### Records provided
━━━━━━━━━━━━━━━━
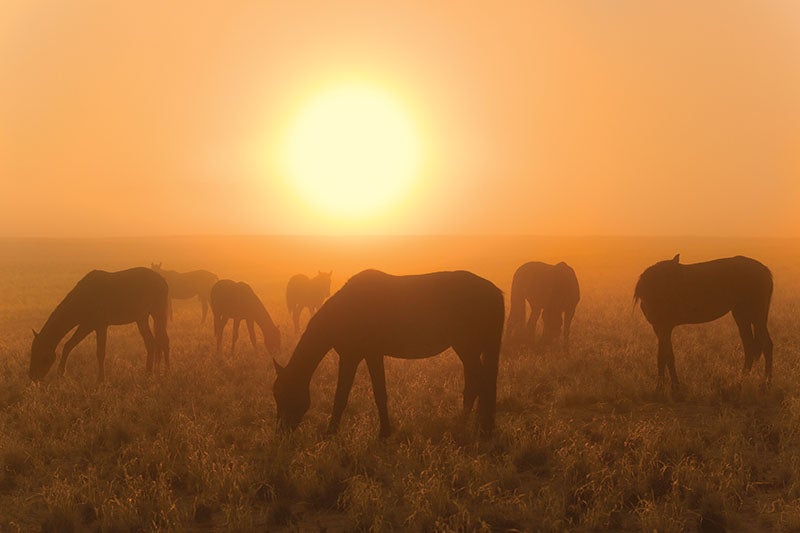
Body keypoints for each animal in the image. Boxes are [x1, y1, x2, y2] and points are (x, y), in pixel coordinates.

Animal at [30, 268, 170, 380]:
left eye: (40, 354)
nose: (32, 376)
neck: (83, 298)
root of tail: (163, 280)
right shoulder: (89, 325)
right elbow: (69, 345)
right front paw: (61, 373)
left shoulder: (95, 325)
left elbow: (100, 352)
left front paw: (101, 379)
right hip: (141, 318)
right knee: (151, 343)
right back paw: (148, 373)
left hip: (158, 314)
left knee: (164, 341)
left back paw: (165, 373)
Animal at [272, 268, 504, 438]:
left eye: (284, 394)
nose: (281, 432)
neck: (347, 310)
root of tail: (494, 291)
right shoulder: (357, 356)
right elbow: (359, 393)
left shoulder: (361, 355)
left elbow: (357, 394)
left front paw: (335, 433)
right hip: (470, 349)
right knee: (477, 382)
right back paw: (476, 424)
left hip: (466, 346)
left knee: (480, 381)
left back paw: (471, 427)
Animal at [636, 254, 772, 390]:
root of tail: (765, 271)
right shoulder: (659, 328)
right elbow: (666, 355)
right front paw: (670, 386)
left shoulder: (664, 327)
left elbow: (664, 356)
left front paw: (665, 387)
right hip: (742, 316)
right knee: (749, 346)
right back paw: (740, 382)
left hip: (756, 316)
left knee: (766, 345)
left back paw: (766, 384)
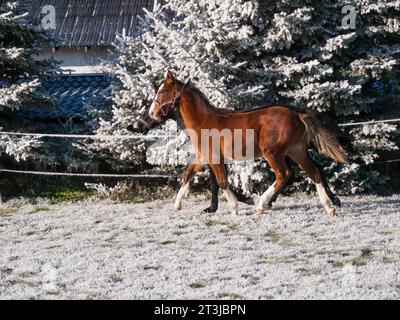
━━━━━━━━━━━━━━━━
### What you are asked to do
An answer is complete only when it holds every line above containing the string "back".

### Reply to the task
right back paw: (148, 373)
left back paw: (165, 373)
right back paw: (476, 424)
left back paw: (471, 427)
right back paw: (740, 382)
left back paw: (766, 384)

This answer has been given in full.